Retail investors rush in. Uh oh.
Individuals are jumping back into the market this year, which could be a bad sign for the market. But wait...
By Alexandra Twin, senior writer

NEW YORK ( - Individual investors are moving back into stocks at the fastest pace in years. Uh oh.

The stock market is already struggling with uncertainty about when the Federal Reserve's interest rate hiking campaign will end, an expected slowdown in economic growth in the second half, higher energy prices, rising Treasury bond yields and other inflationary factors. The last thing it needs is for retail investors to rush in.


Why? Because as history makes clear, by the time individual investors are jumping in, that's the time the bull market is pretty much over. Individual investors are often the last hurrah, when most of the advance has already happened. (For one recent example see the end of the Internet bubble, circa 2000).

As Barry Ritholtz, chief market strategist at Ritholtz Research, wrote in a recent note to clients: "This is how sucker rallies draw people in. Once the most naive and least informed buy in, who else is left to drive prices higher?"

But that's not always the case, said William Hummer, a money manager and principal at Wayne Hummer Inc.

"The established theory is that usually the individual's timing is wrong, but that's a big generalization," he said. "I've seen cases where they are right on time and this may be one of them."

Hummer said that when individual investors' renewed interest is accompanied by more activity in lower-priced stocks with an emphasis on quick gains, that's when there is some concern.

But he says the recent trend does not seem to be that way. Small investors seem to remain focused on the long term. The latest move is related more to getting out of real estate and other investments and moving back into stocks and mutual funds.

"We're not going back to 1999," Hummer said. "That's when you get worried, not when the retail investor is taking measured steps."

Where's the money going?

There has been a pick up in interest lately.

"To the extent that there's more people involved in the daily trading of the markets, it's a good thing," said John Burnham, portfolio manager at Burnham Securities, noting that nowadays trading is dominated by huge institutional investors as well as hedge funds. He said seeing more individuals come back is a good thing.

As a recent Wall Street Journal article pointed out, discount brokers in particular saw a big pickup in the number of individual trades in January.

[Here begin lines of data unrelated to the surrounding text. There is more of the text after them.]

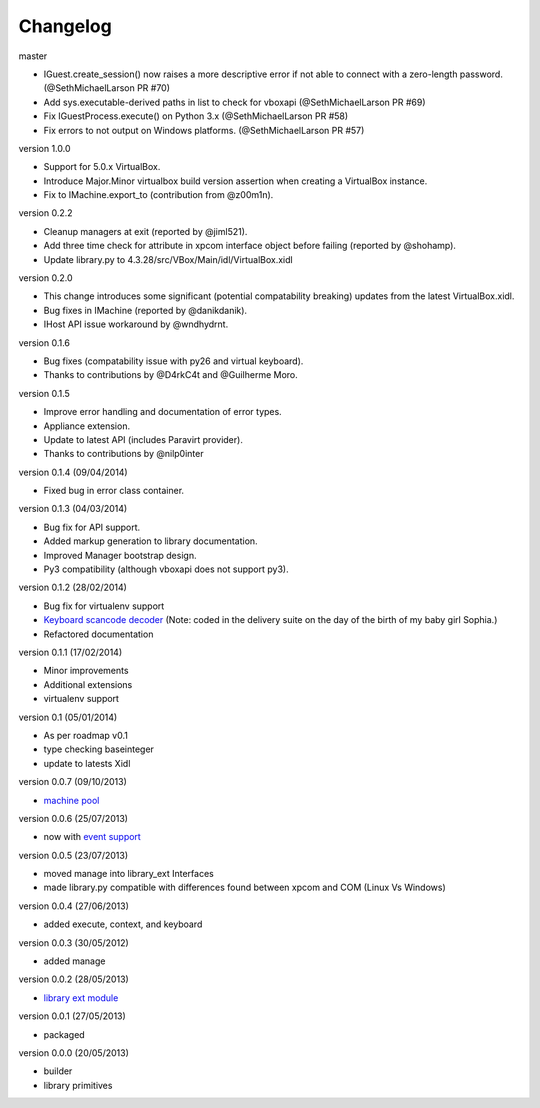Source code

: Changelog
=========

master

* IGuest.create_session() now raises a more descriptive error if
  not able to connect with a zero-length password. (@SethMichaelLarson PR #70)
* Add sys.executable-derived paths in list to check for vboxapi (@SethMichaelLarson PR #69)
* Fix IGuestProcess.execute() on Python 3.x (@SethMichaelLarson PR #58)
* Fix errors to not output on Windows platforms. (@SethMichaelLarson PR #57)

version 1.0.0

* Support for 5.0.x VirtualBox.
* Introduce Major.Minor virtualbox build version assertion when creating a VirtualBox
  instance.
* Fix to IMachine.export_to (contribution from @z00m1n).

version 0.2.2

* Cleanup managers at exit (reported by @jiml521).
* Add three time check for attribute in xpcom interface object before failing (reported
  by @shohamp).
* Update library.py to 4.3.28/src/VBox/Main/idl/VirtualBox.xidl

version 0.2.0

* This change introduces some significant (potential compatability breaking)
  updates from the latest VirtualBox.xidl.
* Bug fixes in IMachine (reported by @danikdanik).
* IHost API issue workaround by @wndhydrnt.

version 0.1.6

* Bug fixes (compatability issue with py26 and virtual keyboard).
* Thanks to contributions by @D4rkC4t and @Guilherme Moro.

version 0.1.5

* Improve error handling and documentation of error types.
* Appliance extension.
* Update to latest API (includes Paravirt provider).
* Thanks to contributions by @nilp0inter

version 0.1.4 (09/04/2014)

* Fixed bug in error class container.

version 0.1.3 (04/03/2014)

* Bug fix for API support.
* Added markup generation to library documentation.
* Improved Manager bootstrap design.
* Py3 compatibility (although vboxapi does not support py3).

version 0.1.2 (28/02/2014)

* Bug fix for virtualenv support
* `Keyboard scancode decoder`_ (Note: coded in the delivery suite on the day of
  the birth of my baby girl Sophia.)
* Refactored documentation

version 0.1.1 (17/02/2014)

* Minor improvements
* Additional extensions
* virtualenv support

version 0.1   (05/01/2014)

* As per roadmap v0.1
* type checking baseinteger
* update to latests Xidl

version 0.0.7 (09/10/2013)

* `machine pool`_

version 0.0.6 (25/07/2013)

* now with `event support`_

version 0.0.5 (23/07/2013)

* moved manage into library_ext Interfaces
* made library.py compatible with differences found between xpcom and COM
  (Linux Vs Windows)

version 0.0.4 (27/06/2013)

* added execute, context, and keyboard

version 0.0.3 (30/05/2012)

* added manage

version 0.0.2 (28/05/2013)

* `library ext module`_

version 0.0.1 (27/05/2013)

* packaged

version 0.0.0 (20/05/2013)

* builder
* library primitives


.. _event support: http://pythonhosted.org//pyvbox/virtualbox/events.html
.. _library ext module: http://pythonhosted.org/pyvbox/virtualbox/library_ext.html
.. _machine pool: http://pythonhosted.org/pyvbox/virtualbox/pool.html
.. _Keyboard scancode decoder: https://gist.github.com/mjdorma/9132605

In addition, money flowed into stock mutual funds in January at brokers such as Charles Schwab at the fastest pace in nearly six years.

"If the retail investor has picked up, as you've seen in January, that's a positive, in that you want consumers to be saving more and investing," said Timothy Ghriskey, chief investment officer at Solaris Asset Management. "But you never want to be the last one in and too often that's the case."

Case in point: much of the money flooding the market has been chasing international funds, according to AMG, a tracker of money inflows. International funds were among the best performers last year.

Select country funds still offer good buying opportunities, Burnham said. But some have run up so much in recent months that they may be ripe for a correction, and many individual investors may get hurt.

For example, the India Fund (Research), which invests in Indian stocks, soared 32 percent in January and February, hitting an all-time high. But in the last week, it's already lost 10 percent of its value.

Bull getting old?

The bull market turned three last October, making it one of the oldest on record, and perhaps suggesting its days are numbered.

"Most bull markets don't last as long as this one has," said Jeffrey Hirsch, editor in chief of the Stock Trader's Almanac.

He said as measured by the Dow industrials, only five bull markets in history have lasted longer than the current one, which is nearly 3-1/2 years old.

Additionally, the S&P 500 is not far from a 4-1/2 year high and the Dow hit a more than four-year high last month. Since then both indexes have struggled.

These are all among the factors suggesting that the stock market is nearing a top, Hirsch added.

He said that there have been a number of March tops historically, that were then followed by a big selloff. The most recent example is 2002 in which the market hit its peak in March then began to back off until bottoming out in October of that same year.

That could happen this year too.

In fact, many analysts have been calling for the market to bottom out sometime in the second half anyway. Such a move would be consistent with the theory that the market follows the four-year cycle of the presidency, and that year two is usually the worst and the most likely time to see a bottom.

However, such selloffs have historically led to good buying opportunities for investors, the analysts said, such as in 2002, when the October bottom paved the way for the current 3-1/2 year bull market.